Soaring cancer treatment costs puts strain on health boards
The North Western Health Board (NWHB) recorded the biggest hike, up from less than quarter of a million in 2000 to a projected spend of almost €2 million this year. A spokesperson attributed the increase to a major expansion of oncology services.
The Eastern Regional Health Authority (ERHA), which buys drugs for the Northern Area, East Coast Area and South Western Health Boards as well as St James, Beaumont, Tallaght and St Vincent’s Hospitals, estimates costs for 2002 at €15 million, up from €10 million in 2000.
A spokesperson for the ERHA said cancer care patients now make up one quarter of all in-patient and day cases in the eastern region, covering Dublin, Wicklow and Kildare.
“People are living longer so they are getting more cancers as they get older. There has also been a dramatic increase in the level of hospital treatments and more people are being re-treated than might have been in the past. Almost half of all cancer treatment in the country was carried out in Dublin hospitals in 1999 with almost 50,000 discharges recorded that year.”
Research by the ERHA Public Health Department showed an 8% drop in the death rate from cancer for men living in the east and a 9.7% drop in female deaths between 1992 and 1999.

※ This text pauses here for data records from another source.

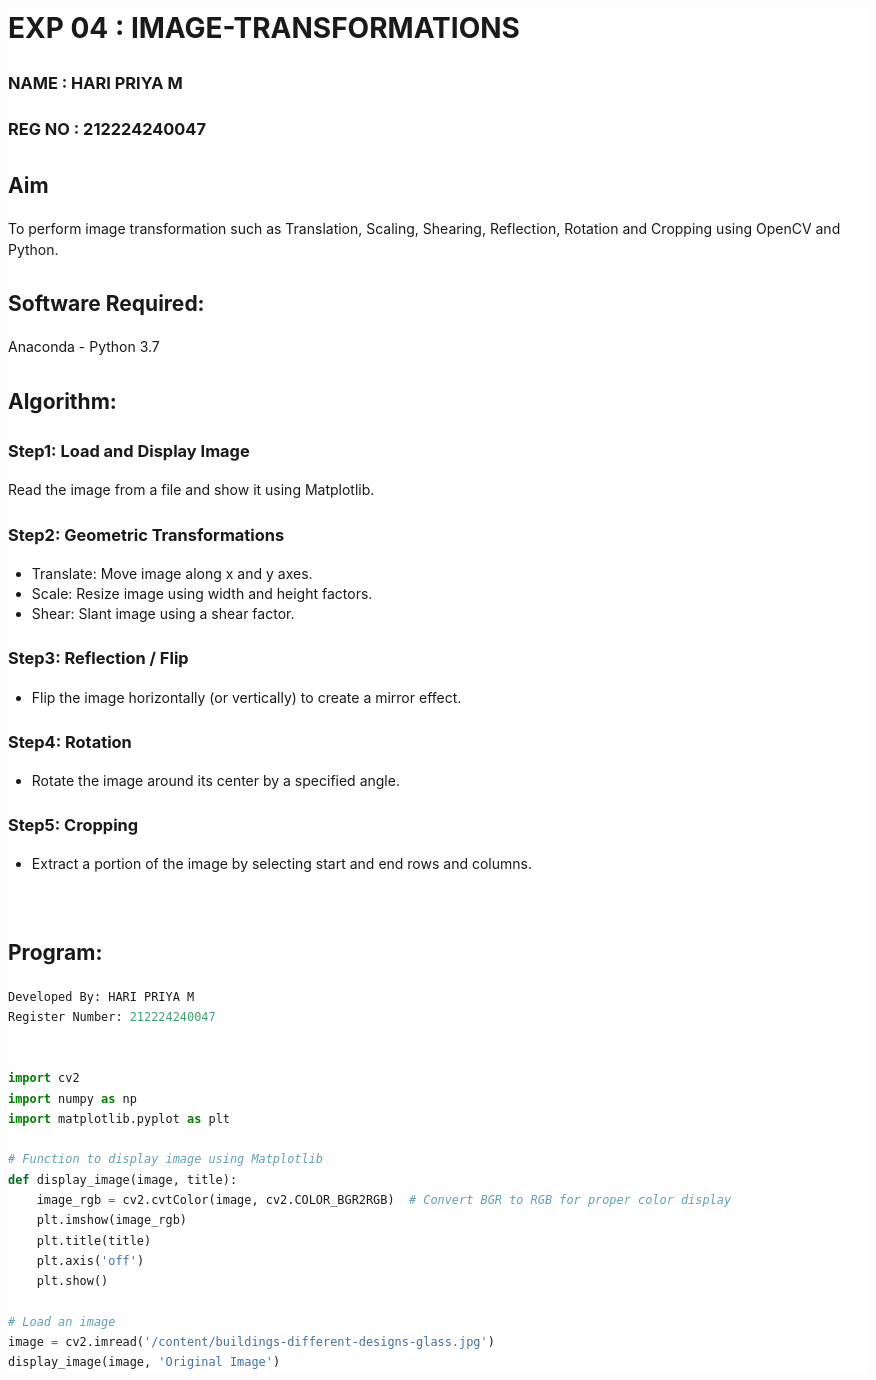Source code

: # EXP 04 : IMAGE-TRANSFORMATIONS
### NAME : HARI PRIYA M
### REG NO : 212224240047

## Aim
To perform image transformation such as Translation, Scaling, Shearing, Reflection, Rotation and Cropping using OpenCV and Python.

## Software Required:
Anaconda - Python 3.7

## Algorithm:
### Step1: Load and Display Image
Read the image from a file and show it using Matplotlib.

### Step2: Geometric Transformations
   - Translate: Move image along x and y axes.  
   - Scale: Resize image using width and height factors.  
   - Shear: Slant image using a shear factor.


### Step3: Reflection / Flip
 - Flip the image horizontally (or vertically) to create a mirror effect.

### Step4: Rotation
- Rotate the image around its center by a specified angle.

### Step5: Cropping
 - Extract a portion of the image by selecting start and end rows and columns.
<br>

## Program:
```python
Developed By: HARI PRIYA M
Register Number: 212224240047


import cv2
import numpy as np
import matplotlib.pyplot as plt

# Function to display image using Matplotlib
def display_image(image, title):
    image_rgb = cv2.cvtColor(image, cv2.COLOR_BGR2RGB)  # Convert BGR to RGB for proper color display
    plt.imshow(image_rgb)
    plt.title(title)
    plt.axis('off')
    plt.show()

# Load an image
image = cv2.imread('/content/buildings-different-designs-glass.jpg')
display_image(image, 'Original Image')
```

In the case of breast cancer, death rates of women under 65 dropped by well over a fifth. In the same period hospitalisation for breast cancer treatment increased by about 45% across the region.
The spokeswoman said they expected cancer patient figures to increase further in line with an aging population.
In the Midland Health Board, the cost of cancer drugs almost tripled in the space of a year, from €450,000 last year, to an estimated spend of €1.2 million this year.
A doubling in the Southern Health Board figure from €930,000 in 2000 to 1.8 million this year was due in part to the appointment of two new oncologists since 2001.
Costs also doubled in the North Eastern Health Board (NEHB), so did patient figures, up from 1,352 in 2000 to 2,685 this year.
A spokeswoman for the NEHB said increased costs were directly related to the increase in numbers treated and also in the increase in the numbers availing of treatment for a second time.